→ **Excerpts from a dataset**:

+ + + + +

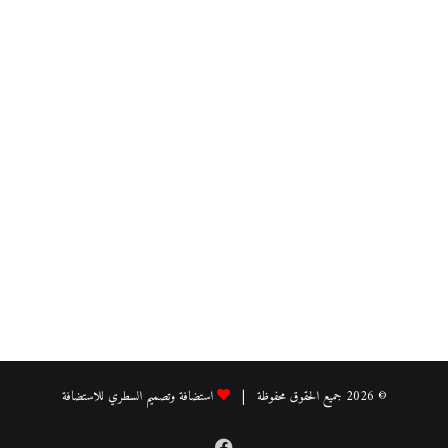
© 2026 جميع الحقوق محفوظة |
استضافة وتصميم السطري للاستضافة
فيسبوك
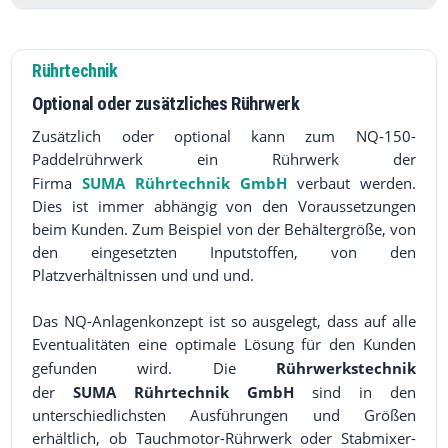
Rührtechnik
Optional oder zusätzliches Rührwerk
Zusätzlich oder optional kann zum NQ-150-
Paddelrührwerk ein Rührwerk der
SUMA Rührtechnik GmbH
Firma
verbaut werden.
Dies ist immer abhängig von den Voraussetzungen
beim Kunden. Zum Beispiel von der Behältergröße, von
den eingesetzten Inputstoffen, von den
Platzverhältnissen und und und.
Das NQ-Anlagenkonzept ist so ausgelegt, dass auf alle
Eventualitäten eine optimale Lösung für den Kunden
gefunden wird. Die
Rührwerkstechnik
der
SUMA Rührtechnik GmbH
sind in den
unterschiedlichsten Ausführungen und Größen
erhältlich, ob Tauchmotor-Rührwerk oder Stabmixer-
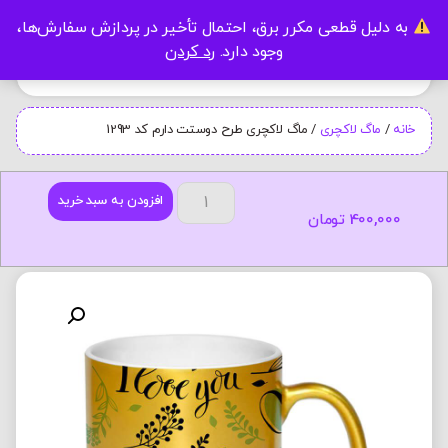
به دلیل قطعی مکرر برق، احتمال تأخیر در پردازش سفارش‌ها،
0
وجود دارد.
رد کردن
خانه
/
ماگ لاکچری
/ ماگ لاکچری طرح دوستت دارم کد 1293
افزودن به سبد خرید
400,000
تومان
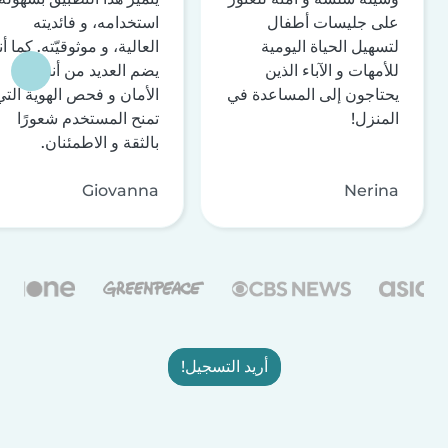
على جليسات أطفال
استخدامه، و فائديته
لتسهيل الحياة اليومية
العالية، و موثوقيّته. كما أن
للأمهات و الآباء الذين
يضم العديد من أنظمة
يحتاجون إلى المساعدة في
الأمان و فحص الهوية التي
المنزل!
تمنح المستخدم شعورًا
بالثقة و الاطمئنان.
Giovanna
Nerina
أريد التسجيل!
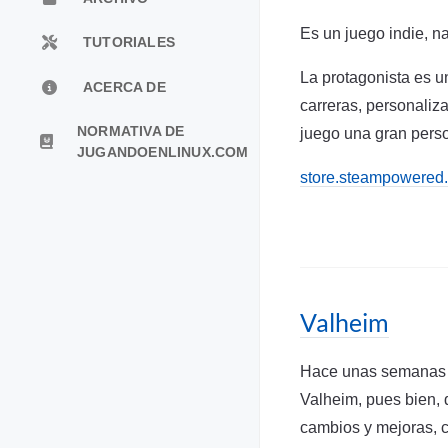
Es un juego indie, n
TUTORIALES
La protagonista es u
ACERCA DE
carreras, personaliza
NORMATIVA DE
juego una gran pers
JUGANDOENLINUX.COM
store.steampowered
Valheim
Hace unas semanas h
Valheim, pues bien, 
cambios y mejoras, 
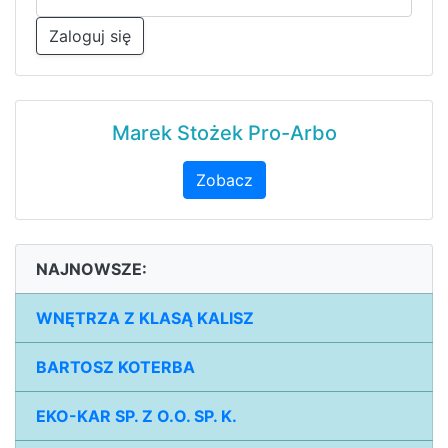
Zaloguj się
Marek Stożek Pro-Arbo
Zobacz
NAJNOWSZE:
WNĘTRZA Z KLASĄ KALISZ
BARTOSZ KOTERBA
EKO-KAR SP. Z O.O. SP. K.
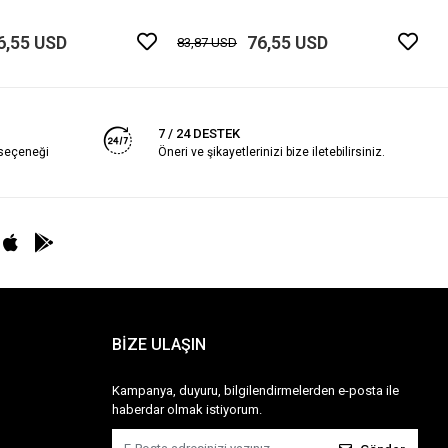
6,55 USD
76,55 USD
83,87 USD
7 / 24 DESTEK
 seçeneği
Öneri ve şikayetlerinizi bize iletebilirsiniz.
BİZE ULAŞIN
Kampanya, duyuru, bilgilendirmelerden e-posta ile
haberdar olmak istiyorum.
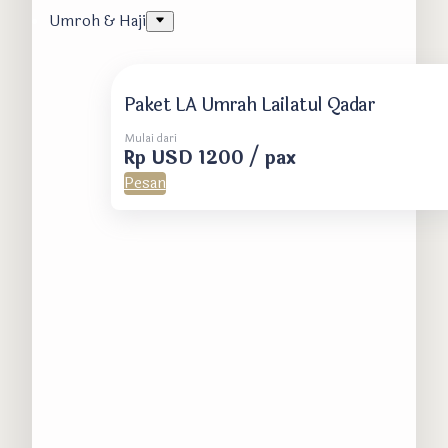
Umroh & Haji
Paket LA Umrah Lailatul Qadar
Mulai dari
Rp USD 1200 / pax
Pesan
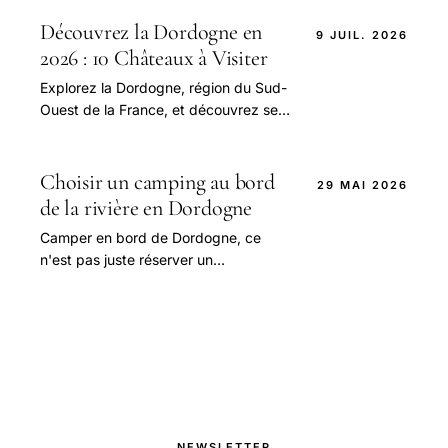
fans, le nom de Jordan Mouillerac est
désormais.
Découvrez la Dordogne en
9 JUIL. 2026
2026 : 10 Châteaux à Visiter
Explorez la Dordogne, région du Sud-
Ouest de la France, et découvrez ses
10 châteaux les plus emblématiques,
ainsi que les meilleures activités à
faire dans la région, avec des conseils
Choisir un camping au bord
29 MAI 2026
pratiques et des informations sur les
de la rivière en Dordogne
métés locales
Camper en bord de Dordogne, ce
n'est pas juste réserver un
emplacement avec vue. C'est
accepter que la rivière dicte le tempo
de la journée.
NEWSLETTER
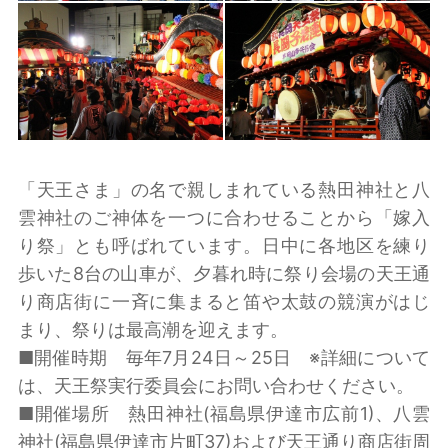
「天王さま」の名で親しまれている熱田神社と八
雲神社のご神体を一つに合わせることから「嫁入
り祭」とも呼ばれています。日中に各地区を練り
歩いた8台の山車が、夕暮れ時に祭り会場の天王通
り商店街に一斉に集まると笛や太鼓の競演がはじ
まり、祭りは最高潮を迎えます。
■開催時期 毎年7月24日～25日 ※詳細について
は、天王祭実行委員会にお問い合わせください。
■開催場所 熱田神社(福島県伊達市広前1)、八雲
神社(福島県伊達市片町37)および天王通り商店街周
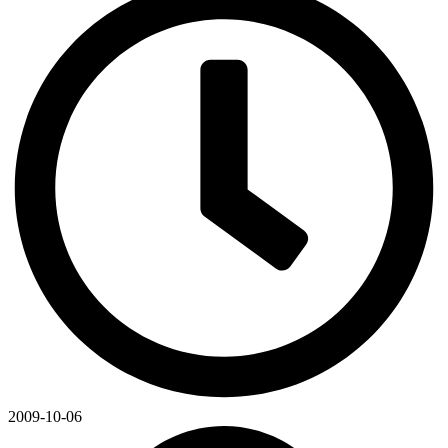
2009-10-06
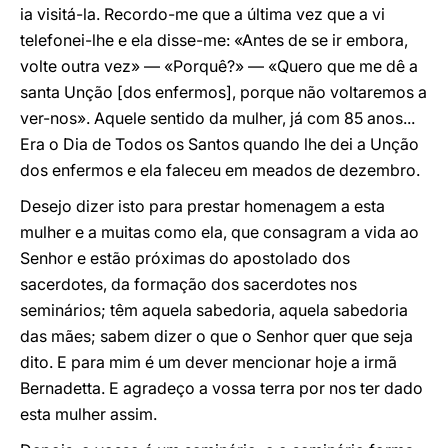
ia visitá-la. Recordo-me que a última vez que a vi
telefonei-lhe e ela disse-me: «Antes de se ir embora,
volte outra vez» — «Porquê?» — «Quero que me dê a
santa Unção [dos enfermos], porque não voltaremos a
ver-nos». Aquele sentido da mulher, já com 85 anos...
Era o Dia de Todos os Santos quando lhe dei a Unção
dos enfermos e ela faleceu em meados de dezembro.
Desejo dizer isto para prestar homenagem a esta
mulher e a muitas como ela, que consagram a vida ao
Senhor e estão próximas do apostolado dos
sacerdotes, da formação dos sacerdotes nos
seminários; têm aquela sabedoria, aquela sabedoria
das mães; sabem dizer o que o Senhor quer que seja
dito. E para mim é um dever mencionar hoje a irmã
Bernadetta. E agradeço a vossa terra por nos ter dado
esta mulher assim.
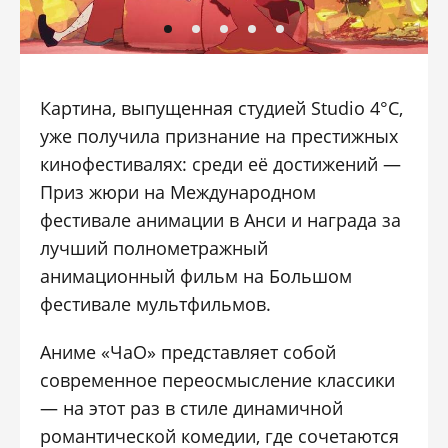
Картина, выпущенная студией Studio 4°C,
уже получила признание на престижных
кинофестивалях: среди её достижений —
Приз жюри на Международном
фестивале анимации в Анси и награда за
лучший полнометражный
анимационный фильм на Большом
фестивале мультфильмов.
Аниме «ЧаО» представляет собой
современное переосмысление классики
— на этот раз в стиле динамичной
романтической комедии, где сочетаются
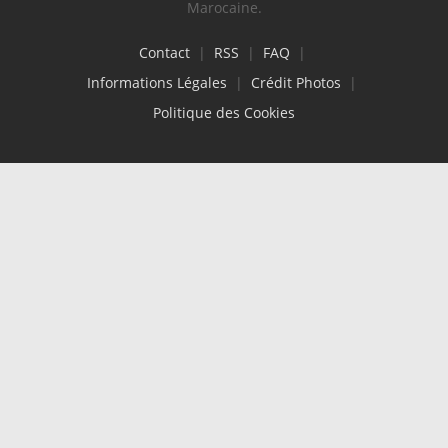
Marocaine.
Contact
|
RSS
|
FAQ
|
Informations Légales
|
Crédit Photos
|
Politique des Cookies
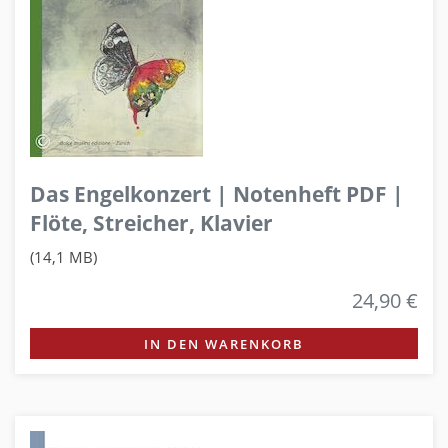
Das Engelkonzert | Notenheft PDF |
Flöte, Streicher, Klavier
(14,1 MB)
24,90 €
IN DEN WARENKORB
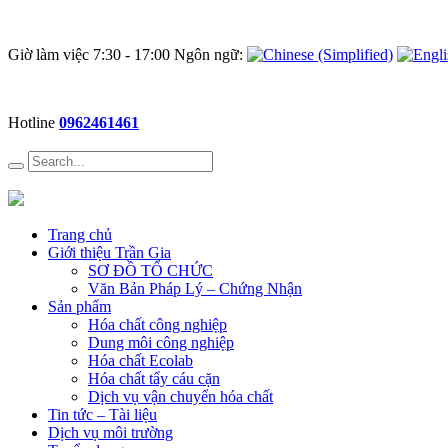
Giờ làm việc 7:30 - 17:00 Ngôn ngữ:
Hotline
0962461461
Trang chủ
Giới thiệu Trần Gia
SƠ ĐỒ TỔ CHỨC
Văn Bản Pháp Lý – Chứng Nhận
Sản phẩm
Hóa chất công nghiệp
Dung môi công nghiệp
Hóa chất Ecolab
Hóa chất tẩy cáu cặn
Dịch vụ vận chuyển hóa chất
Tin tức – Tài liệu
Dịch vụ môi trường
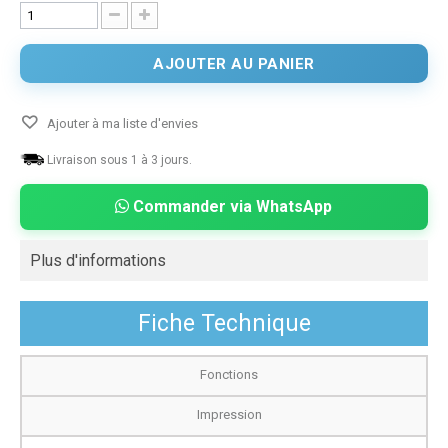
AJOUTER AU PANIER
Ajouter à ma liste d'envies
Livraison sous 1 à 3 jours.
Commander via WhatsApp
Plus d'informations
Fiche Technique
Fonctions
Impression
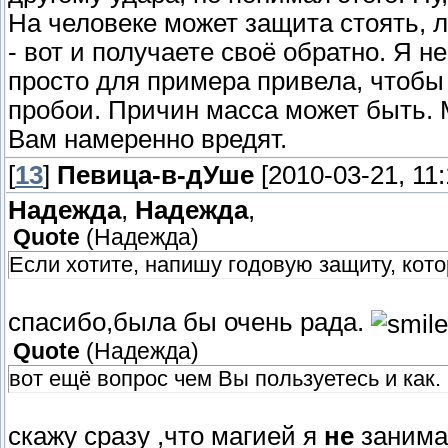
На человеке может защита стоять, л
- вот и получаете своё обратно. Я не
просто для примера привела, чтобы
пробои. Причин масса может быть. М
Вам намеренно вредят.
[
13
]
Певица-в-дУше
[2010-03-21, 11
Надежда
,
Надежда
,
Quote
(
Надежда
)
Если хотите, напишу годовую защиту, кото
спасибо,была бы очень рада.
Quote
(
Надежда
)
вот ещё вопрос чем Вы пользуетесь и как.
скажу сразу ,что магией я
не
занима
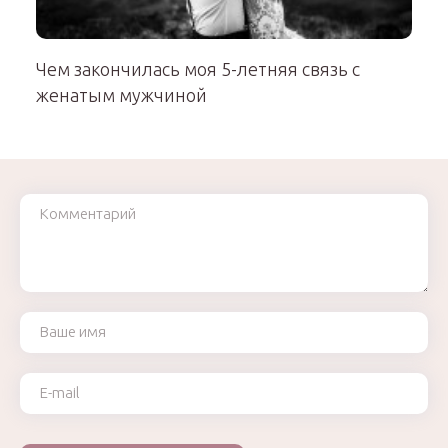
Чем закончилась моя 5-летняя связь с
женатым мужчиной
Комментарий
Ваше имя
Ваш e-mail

+ + + + +

→ **Your goal**:
Your task is to copy every line of the entries that contains the string "Kunden".

→ **Answer to the exercise**:
beim Kunden. Zum Beispiel von der Behältergröße, von
Eventualitäten eine optimale Lösung für den Kunden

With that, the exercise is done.